Controlli e liti

Srl a ristretta base, il socio può contestare la rettifica

L’ordinanza 21356/2022 della Cassazione ammette la possibilità di contestare l’importo senza che rilevi l’eventuale giudicato formatosi verso l’ente

di Dario Deotto e Luigi Lovecchio

Il socio di una società di capitali a ristretta base che non ha ricevuto l’atto di accertamento della società può sempre contestare, nella rettifica che lo riguarda, anche il quantum della rettifica fatta a quest’ultima, senza che rilevi l’eventuale giudicato formatosi nei riguardi dell’ente partecipato. La precisazione, per nulla scontata, è contenuta nell’ordinanza 21356/2022 della Cassazione. Va detto che la pronuncia non appare sempre del tutto lineare, anche se il criterio di diritto enunciato al termine di essa sembra sufficientemente preciso.

Si trattava di un socio di una società fallita al cui curatore era stato notificato un avviso di accertamento resosi definitivo a seguito di sentenza passata in giudicato. Il socio aveva ricevuto l’atto di accertamento del maggior reddito di capitale riveniente dalla imputazione degli utili in nero della società fallita ma non aveva partecipato al giudizio instaurato da questa, in quanto non destinatario del relativo provvedimento impositivo.

In sede di impugnazione dell’atto riferito alla sua quota di utili, il socio aveva dedotto motivi che attenevano alla rettifica eseguita in capo alla società. La Ctr aveva tuttavia rigettato le ragioni del contribuente, asserendo che, stante il giudicato sull’avviso della società, il socio non poteva più muovere alcuna contestazione in proposito. La Cassazione ha invece riformato la sentenza di secondo grado, affermando il principio secondo cui, laddove il socio non sia stato destinatario dell’accertamento della società e non abbia quindi partecipato al giudizio intentato da quest’ultima, egli conserva il diritto di eccepire non solo ragioni afferenti, ad esempio, alla sua estraneità rispetto alla gestione sociale ma anche motivi riferiti alla infondatezza/illegittimità dell’accertamento “madre”.

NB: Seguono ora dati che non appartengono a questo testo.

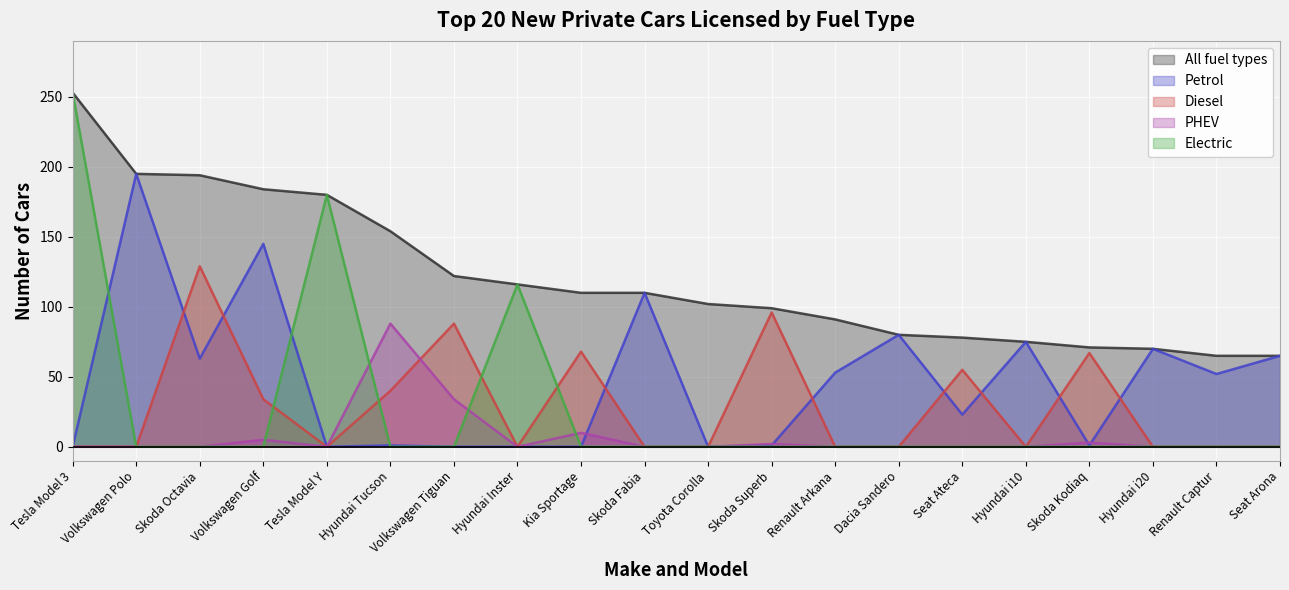

Reading right to left, extract all data points from this chart.

All fuel types: 65	65	70	71	75	78	80	91	99	102	110	110	116	122	154	180	184	194	195	253
Petrol: 65	52	70	1	75	23	80	53	1	0	110	0	0	0	1	0	145	63	195	0
Diesel: 0	0	0	67	0	55	0	0	96	0	0	68	0	88	40	0	34	129	0	0
PHEV: 0	0	0	3	0	0	0	0	2	0	0	10	0	34	88	0	5	0	0	0
Electric: 0	0	0	0	0	0	0	0	0	0	0	0	116	0	0	180	0	0	0	253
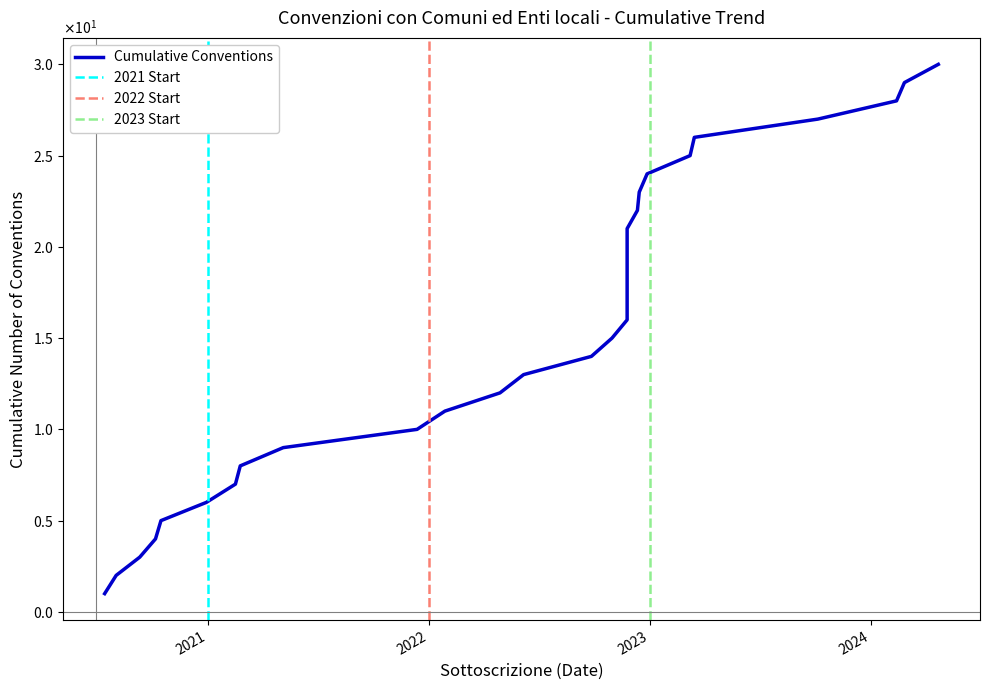

At which category does the chart reach its peak across all series?

2024-04-22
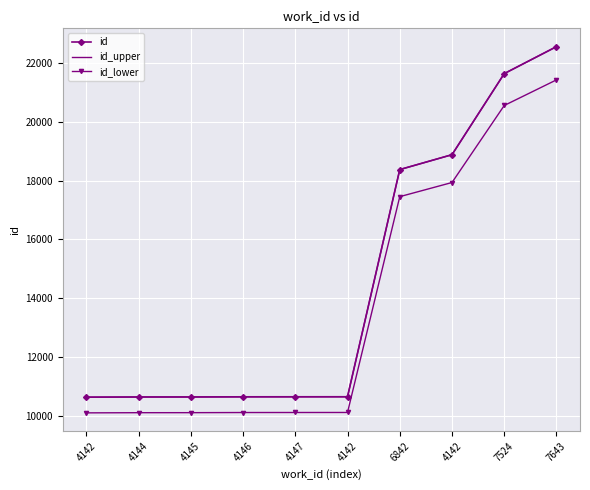

List the labels in order of id value, largest first.

7643, 7524, 4142, 6842, 4142, 4147, 4146, 4145, 4144, 4142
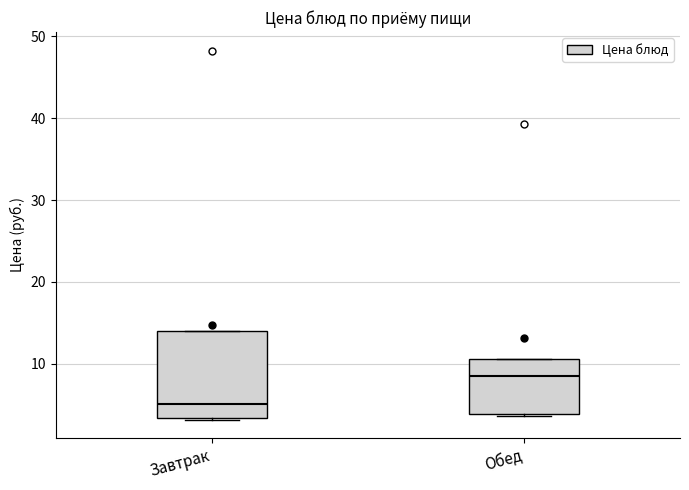

Reading left to right, transcribe this box plot: for each box, give where its median line is, the range the box spans, and where its two whiskers end, as read against the y-axis. The values are not printed on the chart, so give them approximately, as read against the axis.

Завтрак: median 5, box 3 to 14, whiskers 3 to 14
Обед: median 9, box 4 to 11, whiskers 4 to 11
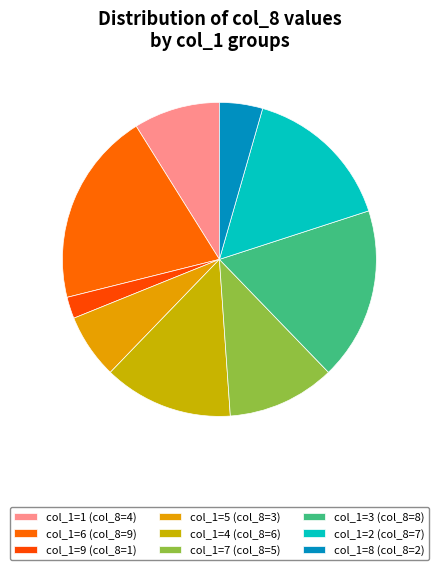

Is there any slice that represents more than half of the pie?

No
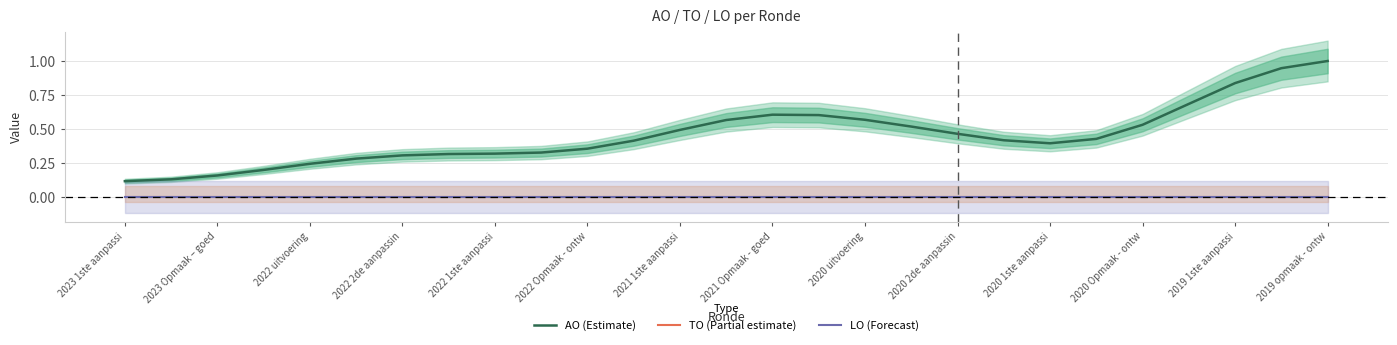

Which series changed the most between 16 and 19?

AO (Estimate)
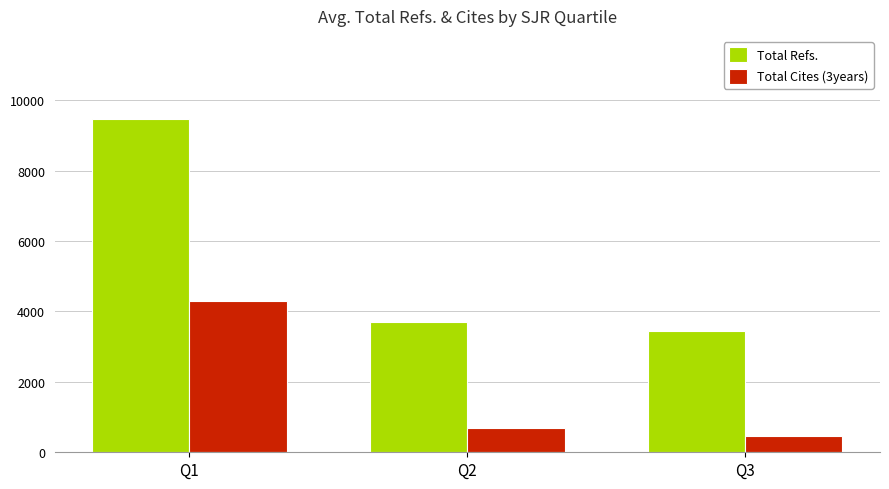

Rank the series at Q1 from highest to lowest value.

Total Refs., Total Cites (3years)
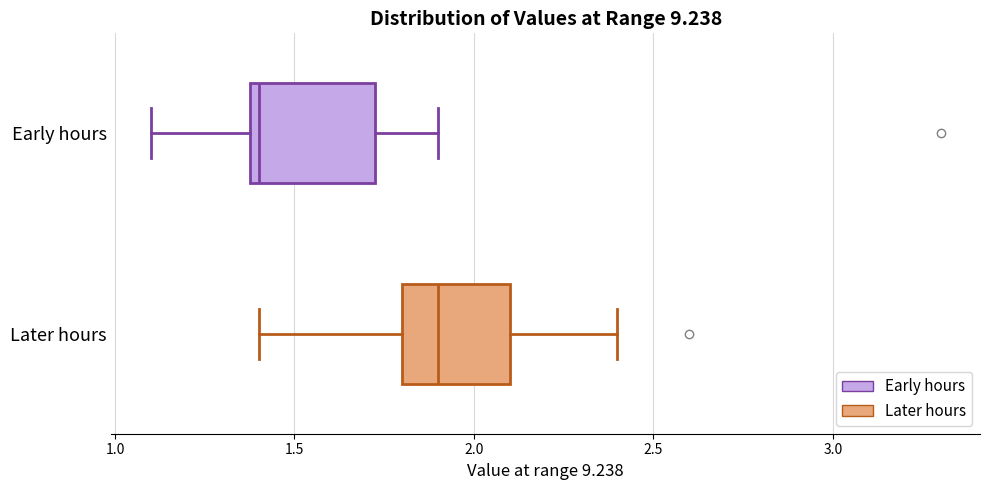

Which box is the widest, from its left edge to its right edge?

Early hours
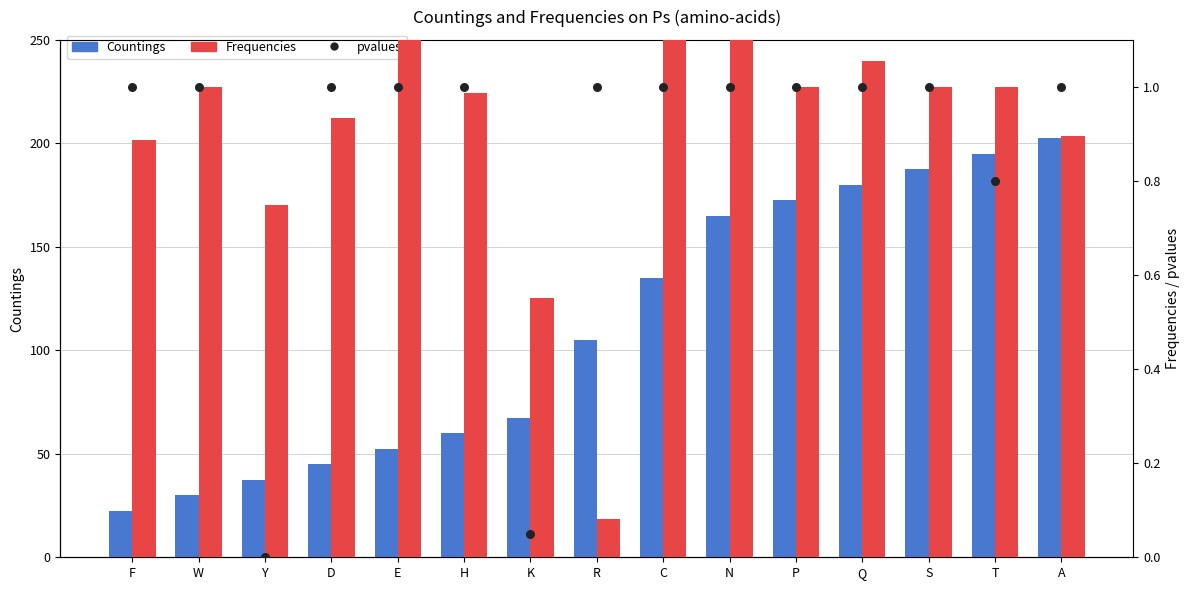

At how many categories does at least one series exceed 99?

8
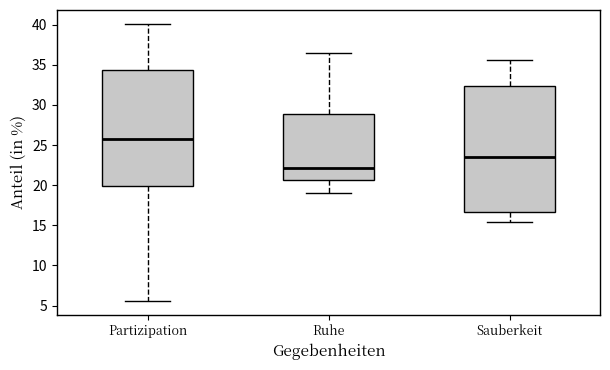

Comparing the boxes themselves (not the whiskers), which one is the tallest?

Sauberkeit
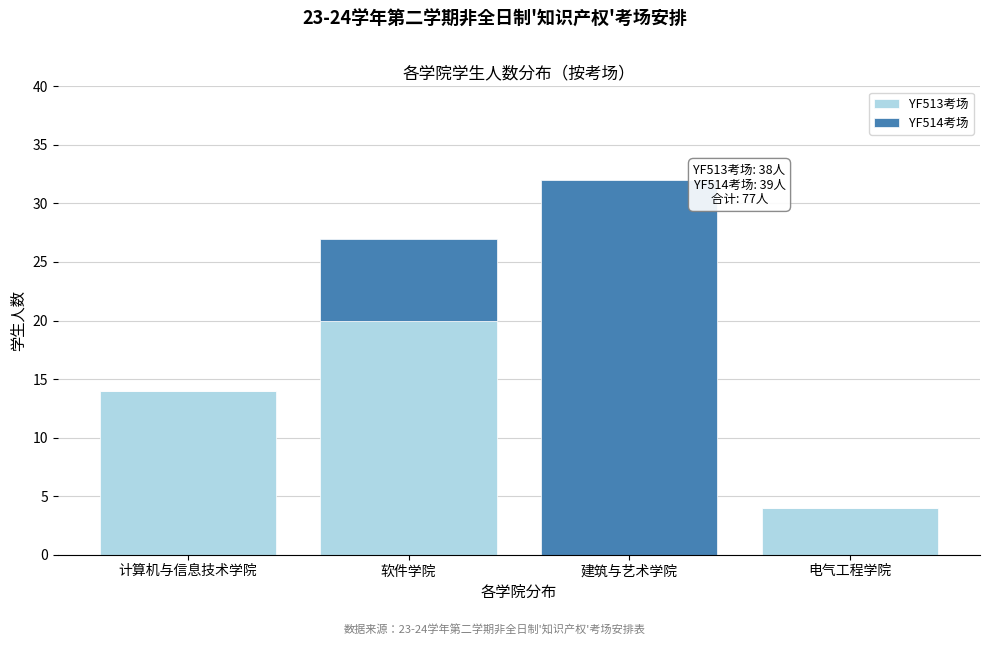

Reading left to right, transcribe the values for YF513考场.

计算机与信息技术学院=14	软件学院=20	建筑与艺术学院=0	电气工程学院=4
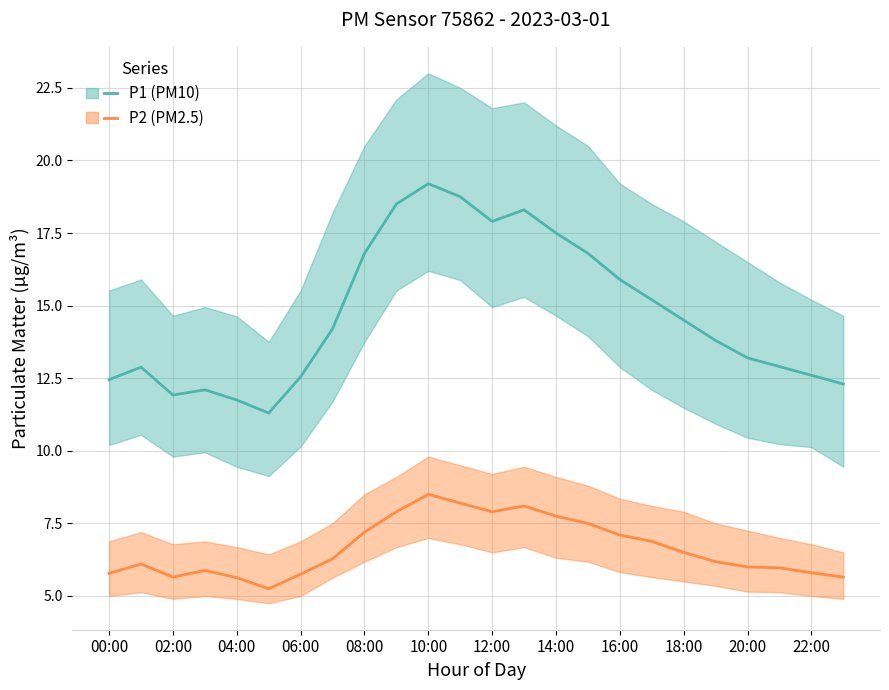

In P1, how many points are lower than both neighbors (excluding endpoints)?

3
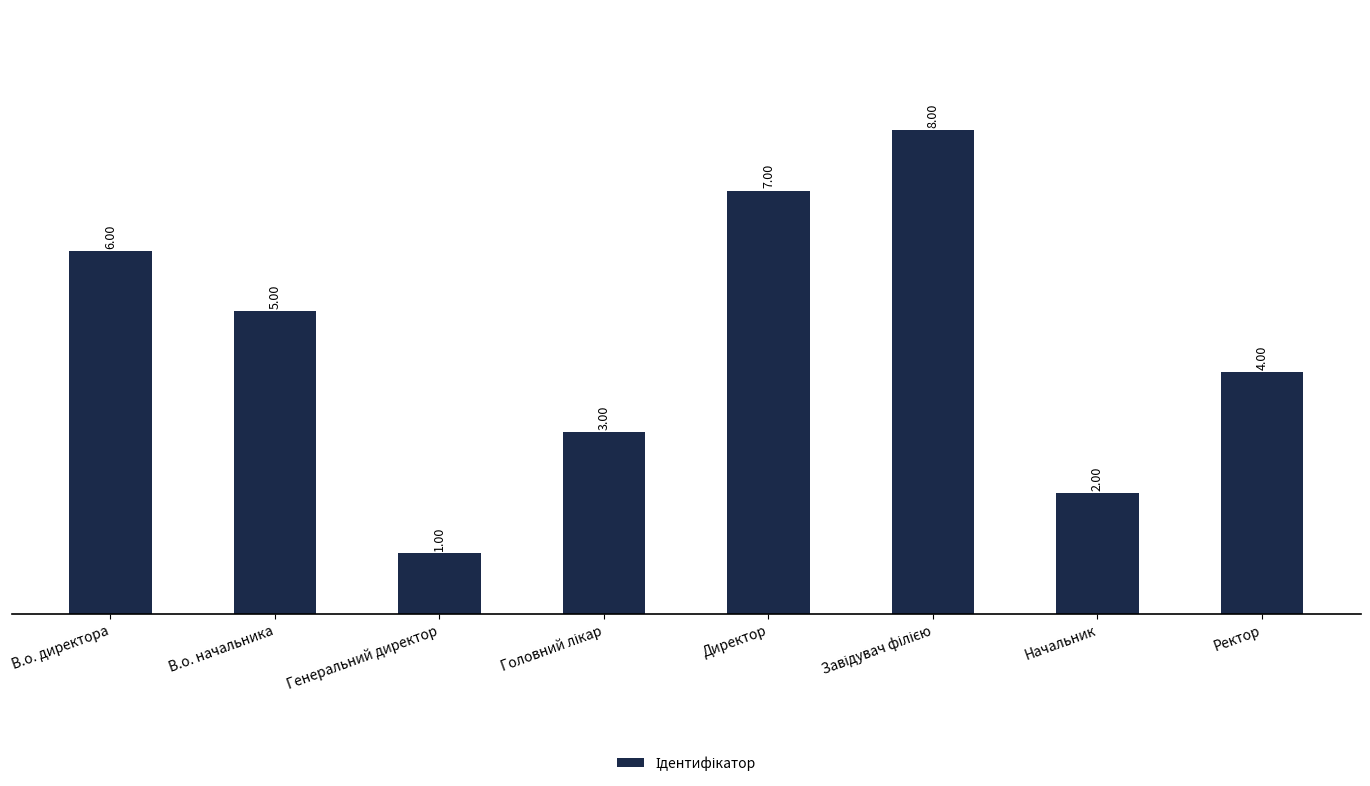

How many values are between 3 and 7?

5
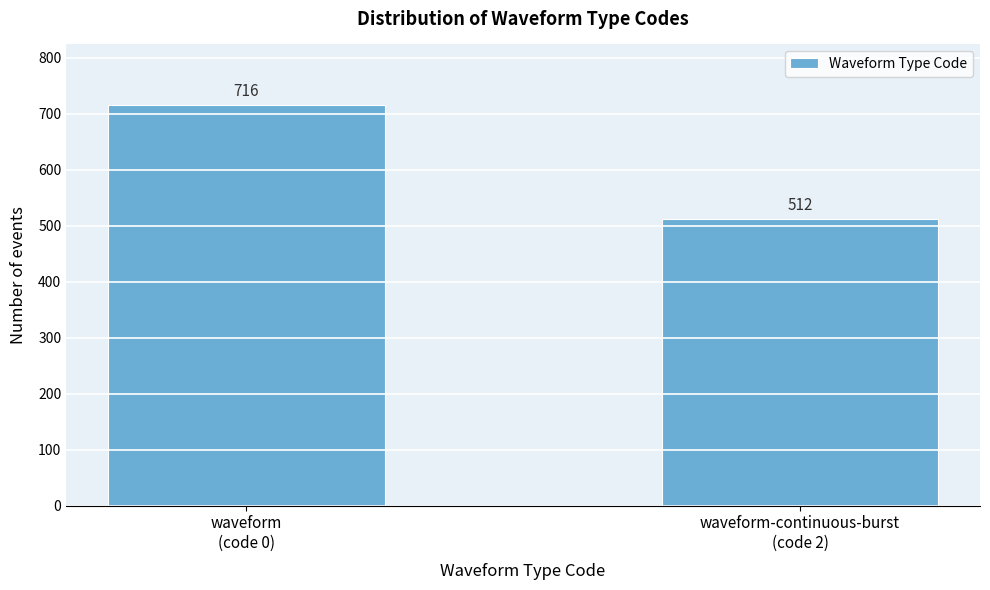

What is the sum of all values?

1228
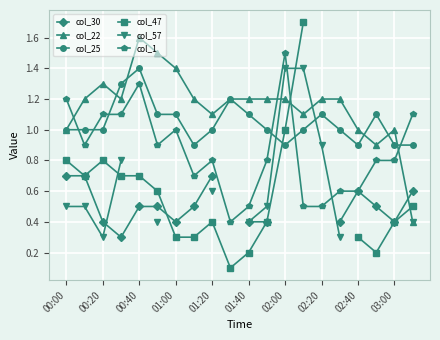

At 19, list the series in order from smallest to largest.

col_22, col_57, col_47, col_30, col_25, col_1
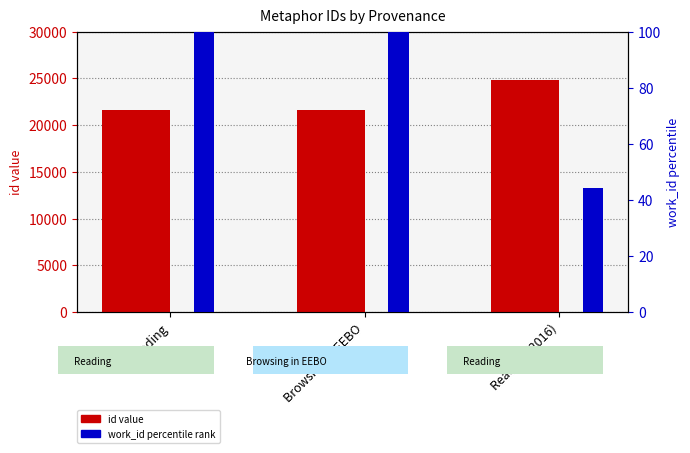

What is the maximum value shown in the chart?

24805.0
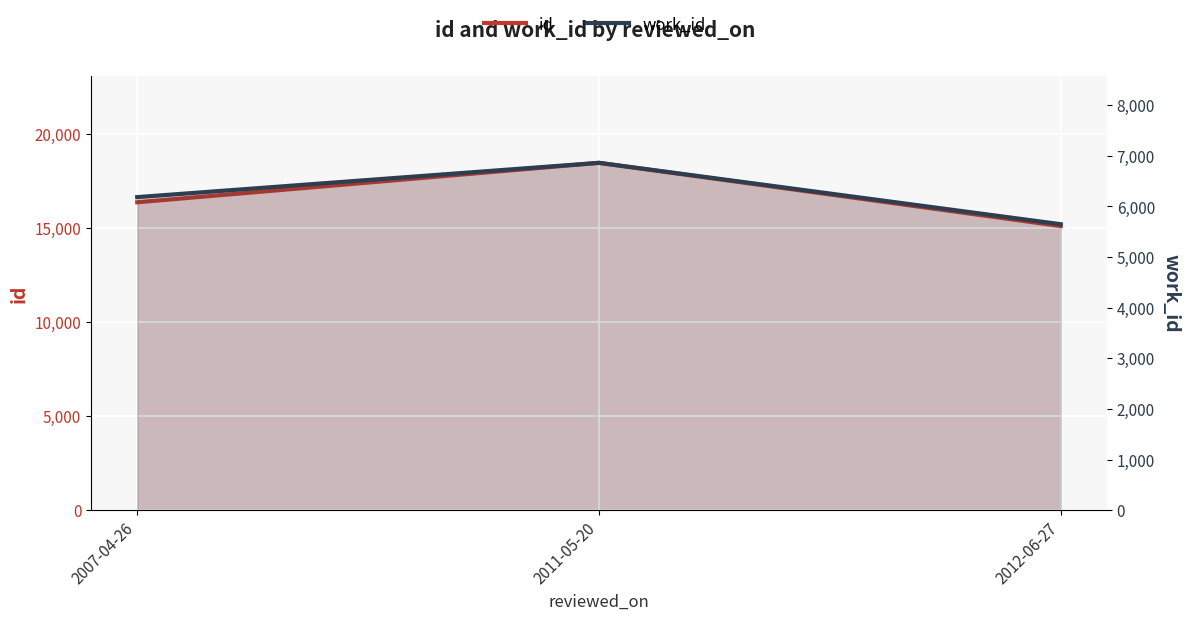

What is the lowest value of the id series?

15095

Si tratta di pronuncia che, in un certo senso, argina la deriva giurisprudenziale volta a replicare nelle società di capitali a ristretta base il principio di tassazione per trasparenza, tipico delle società di persone.

In proposito, si segnala, ad esempio, l’ordinanza 21295 di martedì 5 luglio con cui la Cassazione afferma che il maggior reddito di capitale deve essere imputato ai soci che rivestono tale qualifica alla chiusura del periodo d’imposta. Ai soci receduti in corso d’anno, dunque, non può essere attribuito alcun utile in nero. Questa trasposizione di regole proprie della trasparenza al di fuori della casistica disciplinata negli articoli 5 e 116 del Tuir lascia molto perplessi.

Oltre tutto, gli uffici trasferiscono ai soci (come «utili in nero») lo stesso imponibile accertato in capo alla società, senza scomputare le maggiori imposte accertate nei confronti di quest’ultima. E’ chiaro, però, che l’«utile» percepito dai soci può essere presuntivamente considerato tale soltanto se viene depurato dalle imposte gravanti sulla società in relazione al maggiore reddito accertato nei confronti della stessa.